As I listened to her, it struck me that a tea party with the nuns might be a very good idea. To introduce them to the sisters who had been more like mothers to me and who had the strength to love, in the name of God, everything that people brought to them. But there would be no such Welsh field trip; these girls just had me and the other facilitators, so right now it was down to me to be the older sister, able to hear and hold all the fear she wanted to name. By the time she had finished describing these punishments her colouring motion had become languid, as if her energy had drained away.
I asked her to imagine she had a child.
She nodded.
“And imagine that child began to rebel against you and act in a way that you’d taught her not to.”
More nodding.
“Then this child begins not just acting out but actually seems to turn against you and reject you. How would you feel about your child, do you think?”
“I’d feel sad and I’d want to do all I could to bring her back to me.”

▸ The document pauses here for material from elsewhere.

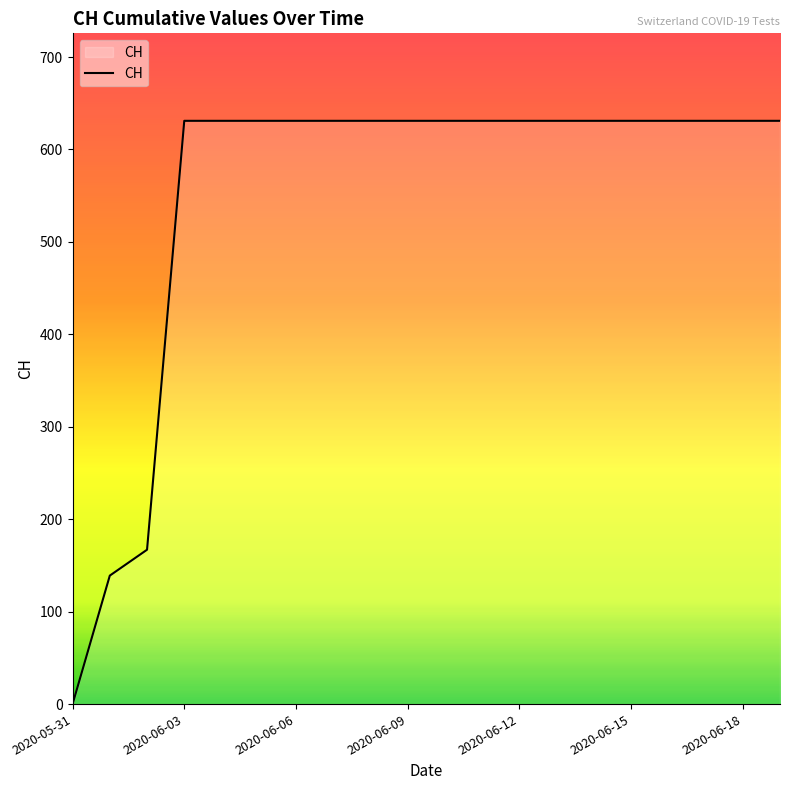

Does the chart display data point markers on the line(s)?

No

“Yes. I think you would do everything you could to bring your child back to a good relationship with you.”
She nodded. “I would.”
“I think that’s how Allah feels towards you. Unstoppable love.”
She smiled in recognition.
“And from everything you’ve told me you want to be in a good place with Allah …”
“Yes.”
“So it sounds like you and Allah are after the same thing then?”
She smiled at me, her enthusiasm returning in the vigorous nod of her head.
“You know, we’re both going to mess it up, no matter how much we want to do the right thing? Even though you’re wearing the right clothes you’ll get it wrong at times.”
She sighed and nodded.
“But if Allah is Allah then we can trust that we’ll be met by mercy and kindness and it’s not down to us to be perfect on our own.”
“That would be idolatry.”
“Yeah, it would, like we were saying we are OK on our own and we don’t need love and understanding and forgiveness.”
“Mmmm”, she agreed.
“So that pit of judgement with all the snakes in it that you mentioned: don’t think about that – it’ll just sow fear. Think about having a heart that stays open for Allah to pour His love into.”
The Jewish interfaith facilitator turned round from her table and nodded, smiling. “Amen.”
That afternoon as the girls presented their finished designs I read an inscription on a piece of fabric:
I thought only Muslim women were modest and I thought only modest women could be truly beautiful. Now I know that’s not true. I know that women can be faithful and devout and modest even without veils, even outside of Islam, and that is beautiful.